I. LA GLOBALISATION COMME EXPRESSION DE LA CRISE DU CAPITALISME
Certains estiment – et nous avons plusieurs fois pu entendre cette thèse ici même, au FSE de Londres – que la globalisation serait l’expression d’une force renouvelée du capitalisme, l’expression d’un néolibéralisme triomphant lancé dans une conquête irréversible de l’économie mondiale et soutenu par des rapports de force qui lui seraient extrêmement favorables.
Rien n’est moins vrai. Au contraire, la globalisation est avant tout le signe et la conséquence de la crise internationale du capitalisme, de l’exacerbation de ses contradictions internes. Cette crise est multiple et il convient d’en analyser les différents aspects.
Tout d’abord, il s’agit d’une formidable crise de surcapacités de production, au sens le plus classique de l’analyse marxiste. De par sa durée – plus de 25 ans -, ses conséquences économiques et sociales et son extension mondiale, il s’agit de la plus longue, de la plus profonde et de la plus vaste crise de surproduction de l’histoire du capitalisme. Depuis la fin des années 70, les capacités de production sont très largement sous-utilisées. Pour les Etats-Unis, par exemple, on estime qu’elles ne sont exploitées qu’à raison de 70%. Cela signifie que l’économie capitaliste serait, aujourd’hui, capable d’augmenter sa production de biens et de services d’au moins 40%, mais qu’elle ne le fait pas faute de pouvoir vendre cette production supplémentaire.
La forme la plus visible de cette crise de surcapacité de production est la chute générale des taux de profit, donc du rendement des capitaux. Pendant une quinzaine d’années, les investisseurs se sont réfugiés dans des placements financiers spéculatifs ; ils ont pu profiter un temps des taux d’intérêts élevés arrachés aux Etats endettés et aux entreprises qui espéraient « se refaire » en investissant grâce à l’emprunt. Mais cette bulle financière a éclaté, dévoilant le caractère fictif des gains engrangés.
La cause profonde de cette crise et, tout à la fois, son moteur, c’est l’innovation technologique. Celle-ci constitue, du point de vue de l’entreprise, le moyen par excellence pour améliorer la productivité – produire davantage à moindre coût – et pour conquérir de nouveau marchés dans des secteurs à faible taux d’utilisation de main d’oeuvre (informatique, communication, énergie, enseignement à distance…).

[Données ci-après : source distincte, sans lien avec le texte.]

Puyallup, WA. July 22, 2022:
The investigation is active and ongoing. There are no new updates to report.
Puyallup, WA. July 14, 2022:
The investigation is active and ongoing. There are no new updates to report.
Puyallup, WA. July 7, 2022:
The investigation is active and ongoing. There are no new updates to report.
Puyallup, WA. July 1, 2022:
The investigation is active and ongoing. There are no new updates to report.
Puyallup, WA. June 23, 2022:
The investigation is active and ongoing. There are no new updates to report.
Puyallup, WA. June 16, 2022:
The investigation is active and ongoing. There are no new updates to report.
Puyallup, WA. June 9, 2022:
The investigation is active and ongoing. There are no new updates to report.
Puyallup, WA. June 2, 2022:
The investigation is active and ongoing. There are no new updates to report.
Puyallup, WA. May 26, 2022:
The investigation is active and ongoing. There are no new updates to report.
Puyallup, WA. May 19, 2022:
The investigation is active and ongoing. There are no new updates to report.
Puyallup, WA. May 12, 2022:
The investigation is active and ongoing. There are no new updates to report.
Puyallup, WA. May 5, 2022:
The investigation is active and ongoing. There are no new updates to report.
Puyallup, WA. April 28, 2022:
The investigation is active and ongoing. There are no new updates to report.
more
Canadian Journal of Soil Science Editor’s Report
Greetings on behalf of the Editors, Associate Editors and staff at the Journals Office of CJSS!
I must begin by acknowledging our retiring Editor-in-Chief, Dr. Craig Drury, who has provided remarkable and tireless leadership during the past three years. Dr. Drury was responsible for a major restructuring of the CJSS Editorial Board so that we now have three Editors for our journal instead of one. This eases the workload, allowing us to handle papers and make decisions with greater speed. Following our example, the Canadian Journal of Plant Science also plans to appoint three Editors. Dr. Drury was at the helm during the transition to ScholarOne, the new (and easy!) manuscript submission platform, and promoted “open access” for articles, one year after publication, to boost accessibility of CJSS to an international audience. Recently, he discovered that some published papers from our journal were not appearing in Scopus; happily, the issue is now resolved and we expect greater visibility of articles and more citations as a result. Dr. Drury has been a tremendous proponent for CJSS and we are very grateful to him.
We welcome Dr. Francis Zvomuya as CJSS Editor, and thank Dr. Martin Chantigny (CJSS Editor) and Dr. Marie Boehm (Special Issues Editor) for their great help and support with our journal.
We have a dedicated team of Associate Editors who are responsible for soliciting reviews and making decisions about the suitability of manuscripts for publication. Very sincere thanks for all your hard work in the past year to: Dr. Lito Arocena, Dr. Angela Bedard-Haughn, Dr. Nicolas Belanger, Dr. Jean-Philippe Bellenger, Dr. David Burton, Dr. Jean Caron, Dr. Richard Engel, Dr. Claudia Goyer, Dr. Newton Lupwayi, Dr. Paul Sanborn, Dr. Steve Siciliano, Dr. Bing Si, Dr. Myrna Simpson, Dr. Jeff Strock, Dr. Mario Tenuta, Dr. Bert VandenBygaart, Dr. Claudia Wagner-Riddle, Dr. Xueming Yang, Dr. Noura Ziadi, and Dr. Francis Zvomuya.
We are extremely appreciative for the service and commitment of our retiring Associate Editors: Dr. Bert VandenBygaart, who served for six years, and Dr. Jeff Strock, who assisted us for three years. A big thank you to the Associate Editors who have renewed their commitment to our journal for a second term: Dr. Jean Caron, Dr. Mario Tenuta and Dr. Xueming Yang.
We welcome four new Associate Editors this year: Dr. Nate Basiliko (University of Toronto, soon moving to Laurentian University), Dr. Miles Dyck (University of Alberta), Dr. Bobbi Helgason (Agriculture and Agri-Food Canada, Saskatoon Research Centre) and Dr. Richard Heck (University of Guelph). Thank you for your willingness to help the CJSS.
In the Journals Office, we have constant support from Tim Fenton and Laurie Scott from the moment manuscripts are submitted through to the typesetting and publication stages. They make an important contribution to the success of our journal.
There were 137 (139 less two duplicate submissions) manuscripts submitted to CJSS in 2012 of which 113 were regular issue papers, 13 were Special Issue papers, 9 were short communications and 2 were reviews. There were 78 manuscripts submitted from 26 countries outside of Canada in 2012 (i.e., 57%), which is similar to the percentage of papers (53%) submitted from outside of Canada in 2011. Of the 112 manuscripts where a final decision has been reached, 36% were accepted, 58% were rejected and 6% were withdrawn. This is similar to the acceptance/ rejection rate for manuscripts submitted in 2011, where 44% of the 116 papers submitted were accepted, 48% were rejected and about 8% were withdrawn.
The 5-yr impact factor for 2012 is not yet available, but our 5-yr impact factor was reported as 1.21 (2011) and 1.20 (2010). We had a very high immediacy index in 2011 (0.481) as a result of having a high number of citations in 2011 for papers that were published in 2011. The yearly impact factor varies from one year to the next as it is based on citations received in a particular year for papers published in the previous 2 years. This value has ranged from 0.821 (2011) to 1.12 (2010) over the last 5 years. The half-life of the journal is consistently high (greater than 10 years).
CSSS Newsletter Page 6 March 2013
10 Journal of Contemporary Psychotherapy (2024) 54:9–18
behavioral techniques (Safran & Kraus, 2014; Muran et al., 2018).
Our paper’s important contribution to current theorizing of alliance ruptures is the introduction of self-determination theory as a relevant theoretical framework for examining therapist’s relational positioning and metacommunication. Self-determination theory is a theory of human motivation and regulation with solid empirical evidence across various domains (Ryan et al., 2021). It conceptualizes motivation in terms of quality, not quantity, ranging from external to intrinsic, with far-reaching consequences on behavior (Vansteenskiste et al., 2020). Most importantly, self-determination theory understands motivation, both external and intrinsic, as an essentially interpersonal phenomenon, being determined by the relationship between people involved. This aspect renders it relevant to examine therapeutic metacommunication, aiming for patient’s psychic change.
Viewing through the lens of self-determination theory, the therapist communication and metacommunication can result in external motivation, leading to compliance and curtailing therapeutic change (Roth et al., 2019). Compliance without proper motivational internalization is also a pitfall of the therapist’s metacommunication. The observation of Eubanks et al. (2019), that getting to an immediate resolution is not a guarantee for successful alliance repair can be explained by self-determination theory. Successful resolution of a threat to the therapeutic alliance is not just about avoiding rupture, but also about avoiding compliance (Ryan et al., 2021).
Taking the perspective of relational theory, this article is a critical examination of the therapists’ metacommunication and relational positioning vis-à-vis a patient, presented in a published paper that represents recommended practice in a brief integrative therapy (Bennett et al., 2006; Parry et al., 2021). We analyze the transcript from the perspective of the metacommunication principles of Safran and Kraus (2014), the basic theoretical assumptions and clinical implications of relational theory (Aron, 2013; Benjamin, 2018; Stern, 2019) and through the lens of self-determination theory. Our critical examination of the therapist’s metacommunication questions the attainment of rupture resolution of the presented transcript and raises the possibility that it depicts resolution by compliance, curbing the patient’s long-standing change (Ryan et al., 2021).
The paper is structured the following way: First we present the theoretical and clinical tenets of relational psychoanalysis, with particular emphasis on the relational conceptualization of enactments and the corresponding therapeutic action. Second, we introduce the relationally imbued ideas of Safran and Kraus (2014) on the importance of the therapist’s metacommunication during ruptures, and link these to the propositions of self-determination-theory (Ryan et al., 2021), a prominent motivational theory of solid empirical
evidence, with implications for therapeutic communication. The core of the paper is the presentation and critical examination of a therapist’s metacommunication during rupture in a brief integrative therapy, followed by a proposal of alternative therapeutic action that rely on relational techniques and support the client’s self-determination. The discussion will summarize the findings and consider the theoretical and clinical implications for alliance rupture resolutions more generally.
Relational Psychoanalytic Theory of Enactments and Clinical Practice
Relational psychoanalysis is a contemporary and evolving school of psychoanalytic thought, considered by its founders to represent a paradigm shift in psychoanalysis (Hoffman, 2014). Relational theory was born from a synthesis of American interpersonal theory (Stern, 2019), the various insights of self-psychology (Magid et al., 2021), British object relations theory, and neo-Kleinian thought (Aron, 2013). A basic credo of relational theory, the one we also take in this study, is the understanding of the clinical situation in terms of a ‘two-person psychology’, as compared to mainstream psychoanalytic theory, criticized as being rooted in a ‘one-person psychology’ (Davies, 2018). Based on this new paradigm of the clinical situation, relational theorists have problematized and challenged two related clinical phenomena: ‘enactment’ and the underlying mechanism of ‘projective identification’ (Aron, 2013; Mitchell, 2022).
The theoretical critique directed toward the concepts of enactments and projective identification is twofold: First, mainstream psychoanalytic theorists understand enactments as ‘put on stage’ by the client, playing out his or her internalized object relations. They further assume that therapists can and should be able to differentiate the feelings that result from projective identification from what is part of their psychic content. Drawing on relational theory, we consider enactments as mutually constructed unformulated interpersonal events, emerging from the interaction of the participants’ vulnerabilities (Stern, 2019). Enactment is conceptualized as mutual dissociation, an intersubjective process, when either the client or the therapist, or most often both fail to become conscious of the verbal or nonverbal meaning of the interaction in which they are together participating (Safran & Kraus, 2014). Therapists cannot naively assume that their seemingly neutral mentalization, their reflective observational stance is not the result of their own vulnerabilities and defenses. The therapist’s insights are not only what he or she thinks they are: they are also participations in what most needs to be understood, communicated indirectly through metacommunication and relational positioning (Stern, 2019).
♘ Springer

Mais le démantèlement de l’emploi qui en résulte à l’échelle « globale » entrave le pouvoir d’achat et empêche de transformer les gains de productivité en profits durables.
Pour retrouver des taux de rentabilité capables de justifier sa survie aux yeux des investisseurs, l’entreprise n’a d’autre solution que de recourir à la quête constante de gains de productivité, donc à l’innovation technologique. Mais la somme de ces quêtes individuelles a, sur le plan macro-économique, l’effet exactement contraire de l’objectif escompté : les taux de profit chutent irrémédiablement. Cette contradiction fondamentale du capitalisme se trouve aujourd’hui exacerbée et auto-alimentée à un niveau sans précédent.
Elle frappe d’ailleurs, avec la même force et la même détermination irrésistible, au niveau des entités territoriales. Les pouvoirs publics de chaque continent, pays, région ou municipalité cherchent en vain à privilégier l’attrait de leur entité aux yeux des investisseurs, notamment en pratiquant une politique de réduction d’impôts. Mais comme tous leurs voisins ne peuvent que faire de même, c’est une effroyable spirale de défiscalisation compétitive où se trouvent désormais engagés tous les Etats, de même que tous les pouvoirs locaux ou régionaux.
Dès lors, la crise du capital se double d’une crise des finances publiques. Le recours à la privatisation d’activités publiques crée certes, temporairement, des appels d’air où s’engouffrent une partie des capitaux excédentaires, mais cette privatisation s’accompagne là encore de rationalisations, donc de pertes d’emplois qui, à terme, viennent renforcer la surcapacité de production généralisée.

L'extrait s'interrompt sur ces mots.